After my incredibly successful Open Mic audition for this place, I was really looking forward to my first Real Gig there. But, as always, it didn't go exactly as I pictured it...
To start with, I'd expected the first hour or so to be "Restaurant Time" -- quiet, with people eating and me playing soft music. But when I got there, it was already packed, both the restaurant and bar sides. And *noisy*. I suppose I could/should have taken the hint that it was already "Bar Time", but I'd been told to play quiet stuff for dinnertime, then go to rowdier stuff "later" (whenever that was).
The place is a weird shape -- long skinny "restaurant side" to the right, bar in front of me, and another square bar-room to the left. So I pointed one speaker toward the restaurant side and one toward the bar side, and started up. The bartender told me to turn *up* a little, so that was a good sign. I couldn't really hear myself even then, but I played on.
I couldn't see most of the restaurant side, but some ladies in the bar-room started clapping enthusiastically, and after a few songs one of them came over with a twenty for the jar! Since no one was really positioned to shout any requests at me, I hadn't passed out the newly-rowdy-song-enhanced Song Lists, but I felt like these ladies deserved to make a request, so I walked over there to hand them a List.
That snowballed a bit, and I ended up taking several requests from that room, almost all "mellow songs". I had feared this eventuality -- the management would want me to play Rowdy but the actual customers would want Mellow, and that's pretty much what happened. I was hoping that the owner would notice the happy people and realize that my approach was working, but how often has The Boss been perceptive and "get it" when I didn't do exactly what he said? I shoulda known better...
So, apparently he wanted it to go Full Rowdy at 10:00, but instead of asking me to do that and letting me at least try (especially since I'd spent the week learning and practicing lots of uptempo stuff), he decided to send me home and put on the house music instead. Ouch.
He insisted that I was "really talented" and that the restaurant side could hear it really well and loved it, and that he'd have me back sometime, starting earlier, to play a dinnertime set -- but he may have just been "softening the blow". I guess we'll see.
But this may well have been a "be careful what you wish for" thing.
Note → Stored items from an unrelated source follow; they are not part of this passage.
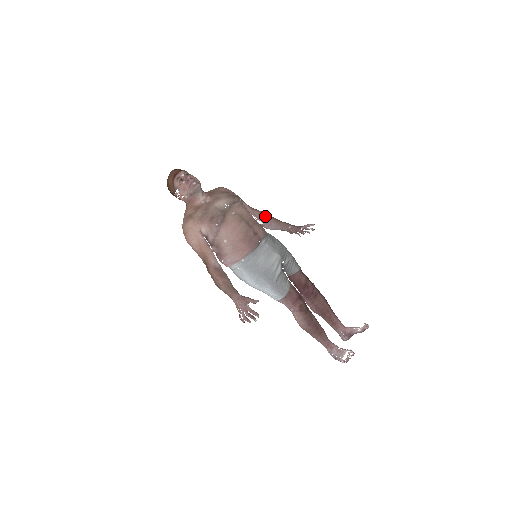
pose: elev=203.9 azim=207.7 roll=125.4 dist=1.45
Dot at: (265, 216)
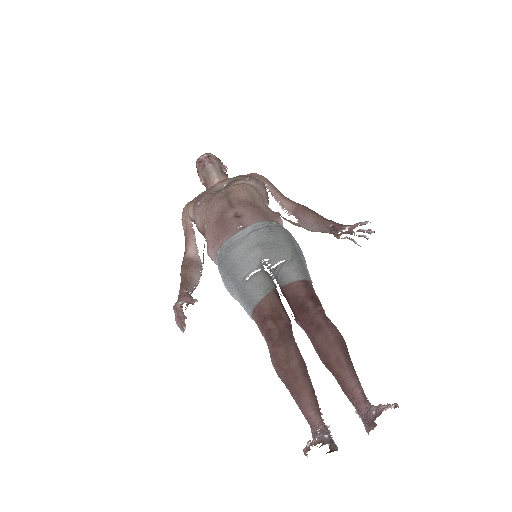
Dot at: (302, 210)
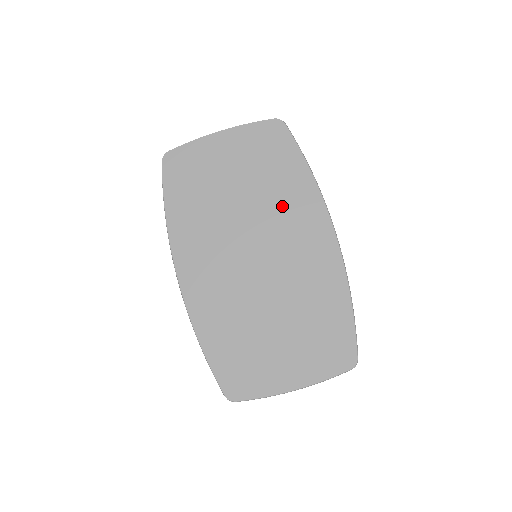
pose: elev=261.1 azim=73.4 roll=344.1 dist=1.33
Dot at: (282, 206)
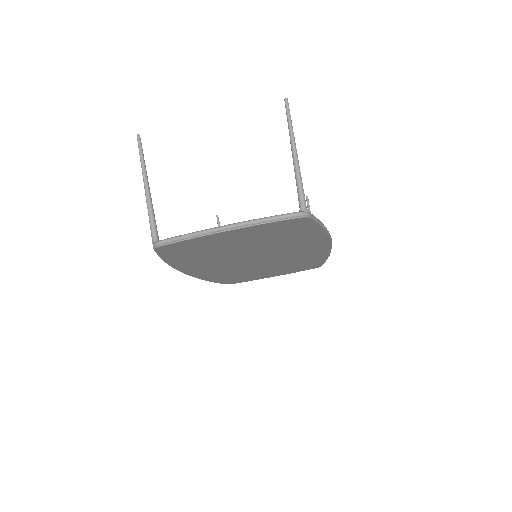
Dot at: (288, 246)
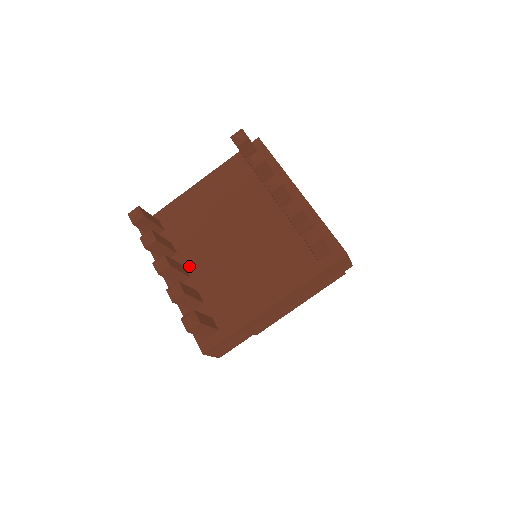
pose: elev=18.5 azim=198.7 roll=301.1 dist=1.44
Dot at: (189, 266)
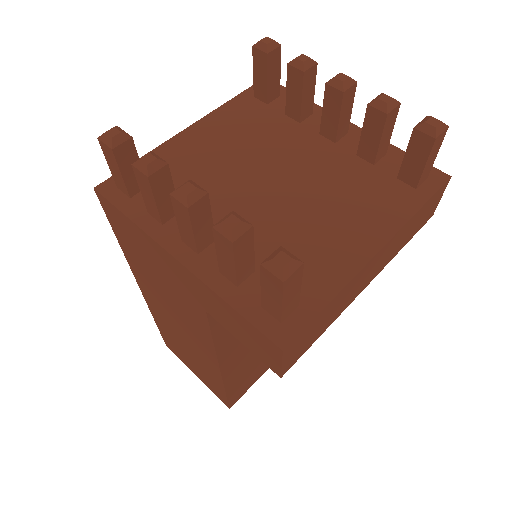
Dot at: occluded
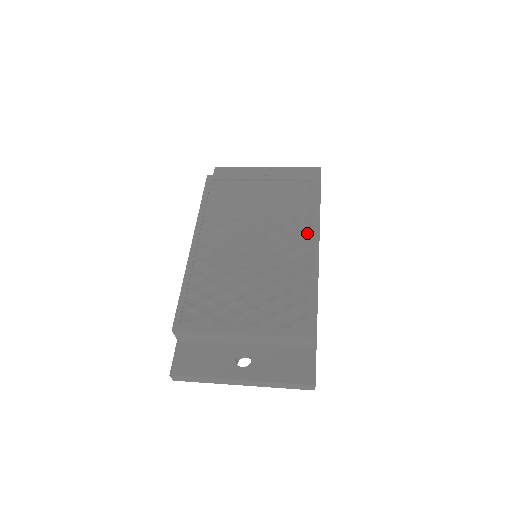
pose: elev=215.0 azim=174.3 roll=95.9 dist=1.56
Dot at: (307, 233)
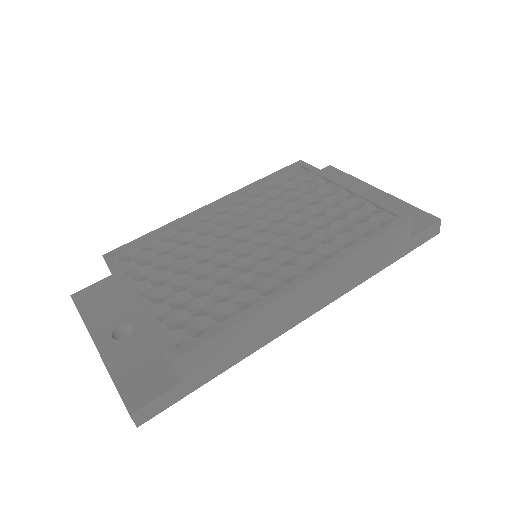
Dot at: (316, 260)
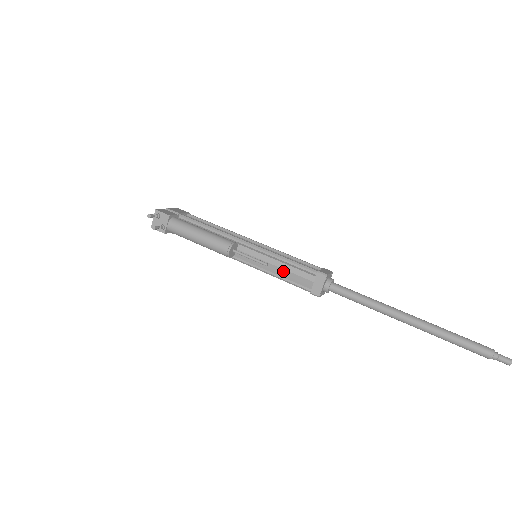
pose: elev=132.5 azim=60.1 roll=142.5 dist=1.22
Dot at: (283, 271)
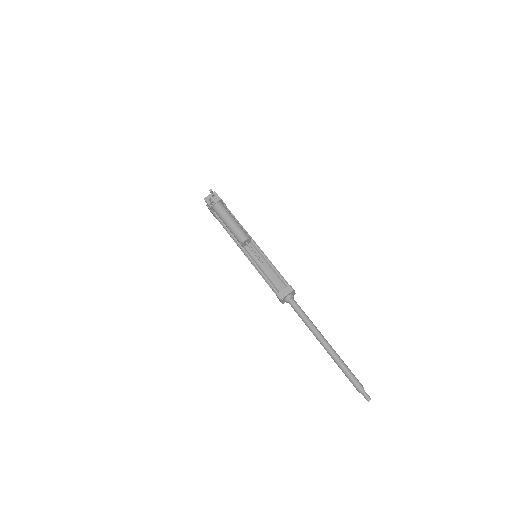
Dot at: (268, 273)
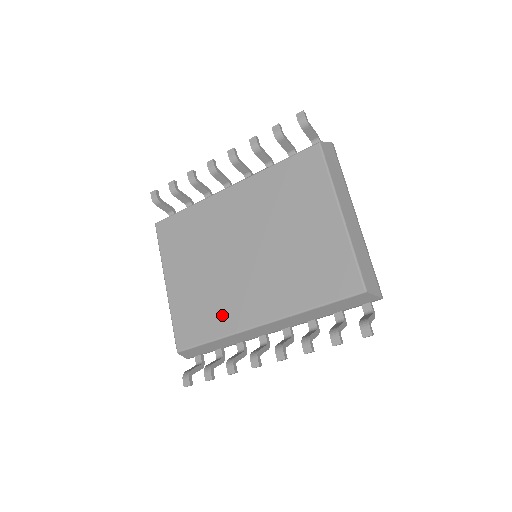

I honestly think I can pull off "Sweet Caroline", "867-5309", "Don't Stop Believing" etc. as well as anyone, but pumping music into a loud unresponsive room wasn't really much fun anyway. I'm probably better off playing quieter stuff into a quieter room (if they ever actually call me back, or somewhere else for that matter).
But the extra disappointing part was that I'd stumbled on an electronic bass drum at the Goodwill store and been practicing for two days solid to be able to add that to the mix. It *really* helps make the rock songs sound right, but I'd only gotten to play it for 3 or 4 songs before he shut me down. And it was working -- I saw several people rocking to the beat as I played it for my last song, "I Still Haven't Found What I'm Looking For", which sounded *amazing* (and I'd learned special just for this gig -- the owner is Irish).
Ah, well. Best laid plans... It'll sound great down in Laguna, too, where the people who want to listen stick around, and those who don't, keep walking.
So it was kinda fun, and I'd do it again, but overall disappointing just 'cuz I they didn't give me a chance to do what I was going to try to do -- step up my "bar game". Oh well.